▶ TRECHO DO DOCUMENTO
Diante do exposto, podemos visualizar que os produtos essenciais, para o nosso ordenamento jurídico, são aqueles fundamentais para as atividades e para o cotidiano do consumidor, ademais, verifica-se uma peculiaridade frente a outros produtos: a necessidade de troca do produto ou restituição imediata deste, partindo do pressuposto da real necessidade por este produto.

4.2 Características

A caracterização dos produtos essenciais é uma proteção garantida ao consumidor pelo seu código de defesa, visando proteger o consumidor quando da aquisição de produtos que tenham um caráter de essencialidade, uma vez que, não se pode haver a garantia de um correto funcionamento de determinado produto, faz-se necessária sua proteção junto ao fornecedor, sujeitando o fornecedor a reparar o produto de natureza essencial imediatamente, ou devolver a quantia paga pelo produto, ou ainda, o abatimento do valor do produto de acordo com o vício do mesmo.

▶ SOBRE O EXERCÍCIO
Redija a continuação do trecho sobre as características dos produtos essenciais a partir da última frase apresentada.

▶ LISTAGEM EXIBIDA
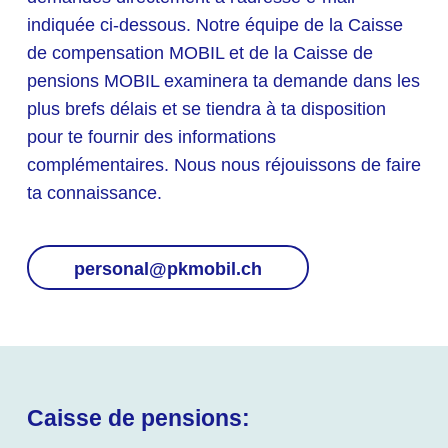
indiquée ci-dessous. Notre équipe de la Caisse
de compensation MOBIL et de la Caisse de
pensions MOBIL examinera ta demande dans les
plus brefs délais et se tiendra à ta disposition
pour te fournir des informations
complémentaires. Nous nous réjouissons de faire
ta connaissance.
personal@pkmobil.ch
Caisse de pensions: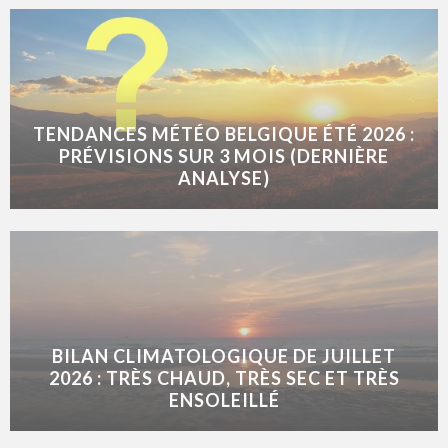
TENDANCES MÉTÉO BELGIQUE ÉTÉ 2026 :
PRÉVISIONS SUR 3 MOIS (DERNIÈRE
ANALYSE)
BILAN CLIMATOLOGIQUE DE JUILLET
2026 : TRÈS CHAUD, TRÈS SEC ET TRÈS
ENSOLEILLÉ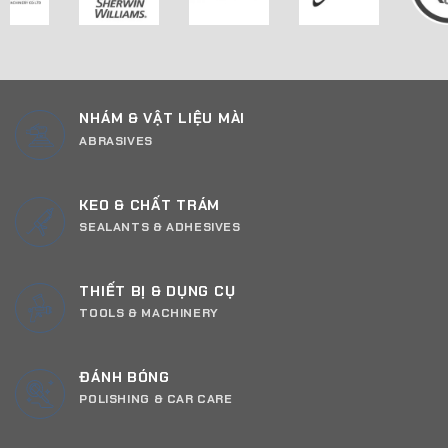
NHÁM & VẬT LIỆU MÀI
ABRASIVES
KEO & CHẤT TRÁM
SEALANTS & ADHESIVES
THIẾT BỊ & DỤNG CỤ
TOOLS & MACHINERY
ĐÁNH BÓNG
POLISHING & CAR CARE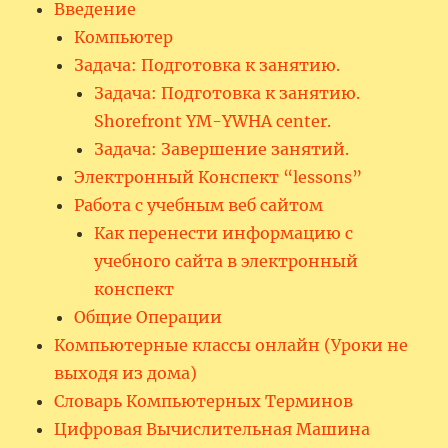
Введение
Компьютер
Задача: Подготовка к занятию.
Задача: Подготовка к занятию.
Shorefront YM-YWHA center.
Задача: Завершение занятий.
Электронный Конспект “lessons”
Работа с учебным веб сайтом
Как перенести информацию с
учебного сайта в электронный
конспект
Общие Операции
Компьютерные классы онлайн (Уроки не
выходя из дома)
Словарь Компьютерных Терминов
Цифровая Вычислительная Машина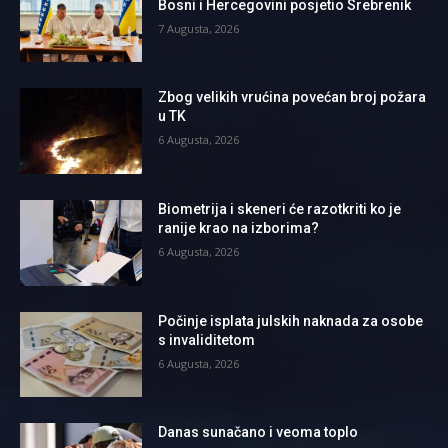
Bosni i Hercegovini posjetio Srebrenik
7 Augusta, 2026
Zbog velikih vrućina povećan broj požara
u TK
6 Augusta, 2026
Biometrija i skeneri će razotkriti ko je
ranije krao na izborima?
6 Augusta, 2026
Počinje isplata julskih naknada za osobe
s invaliditetom
6 Augusta, 2026
Danas sunačano i veoma toplo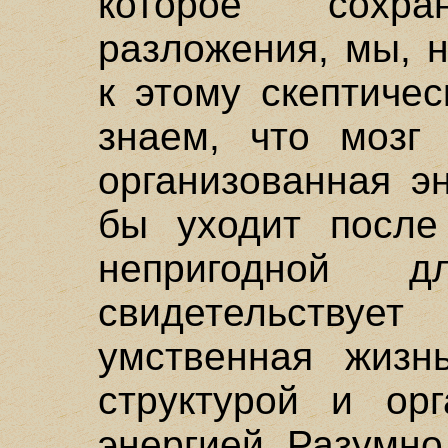
которое сохр
разложения, мы, 
к этому скептиче
знаем, что мозг
организованная э
бы уходит после
непригодной 
свидетельству
умственная жизн
структурой и орг
энергией. Разумн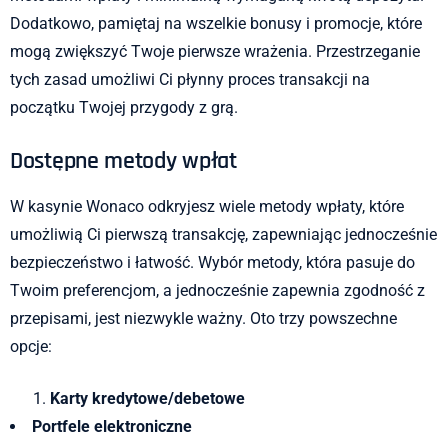
Dodatkowo, pamiętaj na wszelkie bonusy i promocje, które
mogą zwiększyć Twoje pierwsze wrażenia. Przestrzeganie
tych zasad umożliwi Ci płynny proces transakcji na
początku Twojej przygody z grą.
Dostępne metody wpłat
W kasynie Wonaco odkryjesz wiele metody wpłaty, które
umożliwią Ci pierwszą transakcję, zapewniając jednocześnie
bezpieczeństwo i łatwość. Wybór metody, która pasuje do
Twoim preferencjom, a jednocześnie zapewnia zgodność z
przepisami, jest niezwykle ważny. Oto trzy powszechne
opcje:
Karty kredytowe/debetowe
Portfele elektroniczne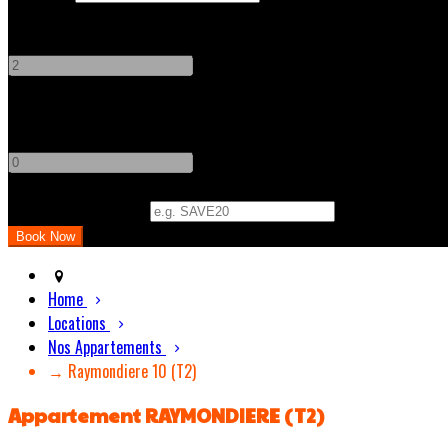
Adults
-
+
Children
-
+
Promo Code (Optional)
Home
Locations
Nos Appartements
→ Raymondiere 10 (T2)
Appartement RAYMONDIERE (T2)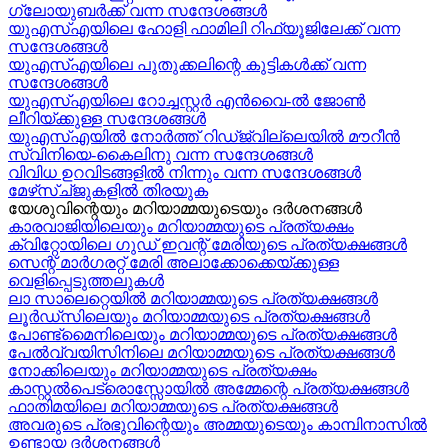
ഗ്ലോയുബർക്ക് വന്ന സന്ദേശങ്ങൾ
യുഎസ്എയിലെ ഹോളി ഫാമിലി റിഫ്യൂജിലേക്ക് വന്ന
സന്ദേശങ്ങൾ
യുഎസ്എയിലെ പുതുക്കലിന്റെ കുട്ടികള്‍ക്ക് വന്ന
സന്ദേശങ്ങള്‍
യുഎസ്എയിലെ റോച്ചസ്റ്റർ എൻവൈ-ൽ ജോൺ
ലീറിയ്ക്കുള്ള സന്ദേശങ്ങൾ
യുഎസ്എയിൽ നോർത്ത് റിഡ്ജ്വില്ലെയിൽ മൗറീൻ
സ്വിനിയെ-കൈലിനു വന്ന സന്ദേശങ്ങള്‍
വിവിധ ഉറവിടങ്ങളിൽ നിന്നും വന്ന സന്ദേശങ്ങൾ
മേഴ്‍സ്ച്ജുകളിൽ തിരയുക
യേശുവിന്റെയും മറിയാമ്മയുടെയും ദർശനങ്ങൾ
കാരവാജിയിലെയും മറിയാമ്മയുടെ പ്രത്യക്ഷം
ക്വിറ്റോയിലെ ഗുഡ് ഇവന്റ് മേരിയുടെ പ്രത്യക്ഷങ്ങൾ
സെന്റ് മാർഗരറ്റ് മേരി അലാക്കോക്കെയ്ക്കുള്ള
വെളിപ്പെടുത്തലുകൾ
ലാ സാലെറ്റെയിൽ മറിയാമ്മയുടെ പ്രത്യക്ഷങ്ങൾ
ലൂർഡ്സിലെയും മറിയാമ്മയുടെ പ്രത്യക്ഷങ്ങൾ
പോണ്ട്മൈനിലെയും മറിയാമ്മയുടെ പ്രത്യക്ഷങ്ങൾ
പേൽവ്വയിസിനിലെ മറിയാമ്മയുടെ പ്രത്യക്ഷങ്ങൾ
നോക്കിലെയും മറിയാമ്മയുടെ പ്രത്യക്ഷം
കാസ്റ്റൽപെട്രൊസ്സോയിൽ അമ്മേന്റെ പ്രത്യക്ഷങ്ങൾ
ഫാതിമയിലെ മറിയാമ്മയുടെ പ്രത്യക്ഷങ്ങൾ
അവരുടെ പ്രഭുവിന്റെയും അമ്മയുടെയും കാമ്പിനാസിൽ
ഉണ്ടായ ദർശനങ്ങൾ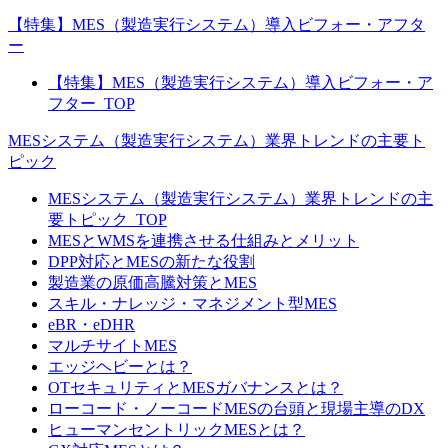
【特集】MES（製造実行システム）導入ビフォー・アフタ
ー
【特集】MES（製造実行システム）導入ビフォー・ア
フター_TOP
MESシステム（製造実行システム）業界トレンドの主要ト
ピック
MESシステム（製造実行システム）業界トレンドの主
要トピック_TOP
MESとWMSを連携させる仕組みとメリット
DPP対応とMESの新たな役割
製造業の原価高騰対策とMES
スキル・ナレッジ・マネジメント型MES
eBR・eDHR
マルチサイトMES
エッジヘビーとは？
OTセキュリティとMESガバナンスとは？
ローコード・ノーコードMESの台頭と現場主導のDX
ヒューマンセントリックMESとは？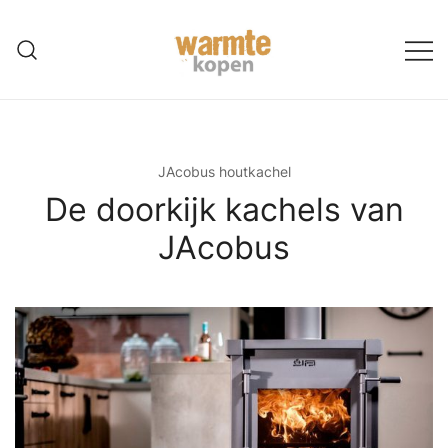
Ga
naar
de
inhoud
JAcobus houtkachel
De doorkijk kachels van
JAcobus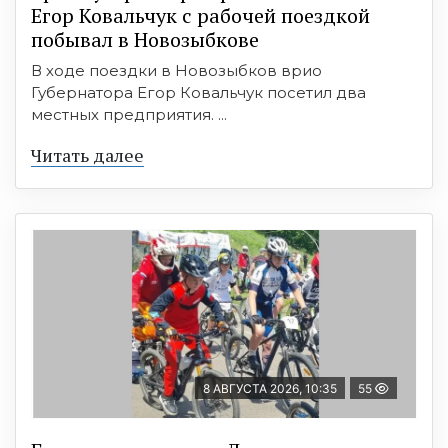
Егор Ковальчук с рабочей поездкой
побывал в Новозыбкове
В ходе поездки в Новозыбков врио
Губернатора Егор Ковальчук посетил два
местных предприятия. ...
Читать далее
8 АВГУСТА 2026, 10:35
55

▶ RESULTADO
Para evitar abusos, espera-se que a jurisprudência interprete de forma ampla a norma do § 3° do art. 18, que afasta a imperatividade do prazo para conserto. Somente neste caso, a interpretação será conforme o princípio da proteção da confiança do sujeito protegido pela nova lei, o consumidor. (MARQUES, 1999).

A vasta interpretação da norma facilita a relação de consumo, já que o consumidor se encontra resguardado caso haja vício no produto e este ainda se assegura quanto ao prazo diferenciado na sua reparação.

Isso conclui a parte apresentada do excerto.